The aim of this study was to perform an exhaustive analysis of the aroma active compounds in pawpaw fruit using gas chromatography-olfactometry (GC-O) on capillary GC columns with a variety of extraction techniques such as solid phase microextraction (SPME) and solvent extraction. The volatile extracts were obtained using headspace solid phase micro-extraction (HS-SPME) for 30 min at two temperatures (23°C and 50°C), and by solvent extraction with dichloromethane.

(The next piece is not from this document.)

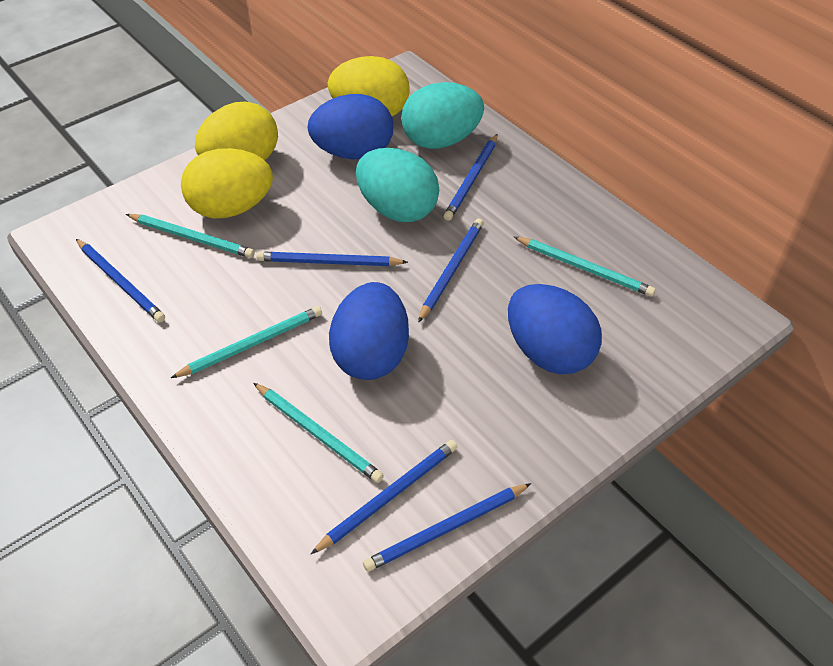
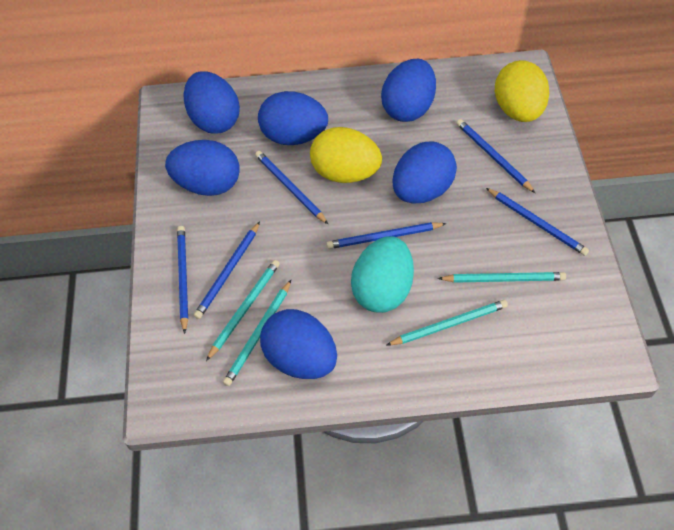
blue egg: 3 -> 6
turquoise egg: 2 -> 1
yellow egg: 3 -> 2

The extracts were analyzed using gas chromatography-mass spectrometry (GC-MS) and gas chromatography-olfactometry (GC-O). The SPME extraction at 50°C caused an increase in the levels of Strecker aldehydes (3-methyl butanal, methional, and phenylacetaldehyde). To eliminate potential artifacts, the study focused on SPME at 23°C and solvent extraction as the methods for characterization of the odor-active compounds in pawpaw. Forty-four odor active compounds were detected in the pawpaw fruit, including fifteen compounds that were identified in pawpaw for the first time. Some of the newly reported compounds, with high flavor dilution values include homofuraneol, eugenol, vanillin, acetaldehyde, diacetyl, gamma-octalactone and delta-octalactone. These high intensity odor active compounds, in combination with the many esters, contribute to give the sweet, creamy, mango, pineapple and banana-like character used to describe the flavor of pawpaw fruit. In addition, quantitation of these compounds was achieved in this study. These results provide new understanding into the volatile compounds responsible for the aroma of pawpaw fruit.
木瓜香气挥发性成分的鉴定与定量
本研究采用固相微萃取(SPME)和溶剂萃取等多种提取技术,在毛细管气相色谱-嗅觉法(GC- o)上对木瓜果实中的香气活性物质进行了详尽的分析。采用顶空固相微萃取法(HS-SPME)在23℃和50℃两种温度下萃取30 min,再用二氯甲烷溶剂萃取得到挥发性提取物。采用气相色谱-质谱法(GC-MS)和气相色谱-嗅觉法(GC-O)对提取物进行分析。在50°C下进行SPME萃取,会导致Strecker醛(3-甲基丁醛、甲基乙醛和苯乙醛)的含量增加。为了消除潜在的伪影,本研究将重点放在23°C的SPME和溶剂萃取作为表征木瓜中气味活性化合物的方法上。在木瓜果实中检测到44种气味活性化合物,其中15种为首次从木瓜中分离得到。一些新报道的具有高风味稀释值的化合物包括同戊烷醇、丁香酚、香兰素、乙醛、二乙酰、-辛内酯和-辛内酯。这些高强度的气味活性化合物,与许多酯相结合,有助于赋予甜,奶油,芒果,菠萝和香蕉般的特征,用来描述木瓜果实的味道。此外,本研究还实现了这些化合物的定量。这些结果对木瓜果实香气的挥发性化合物提供了新的认识。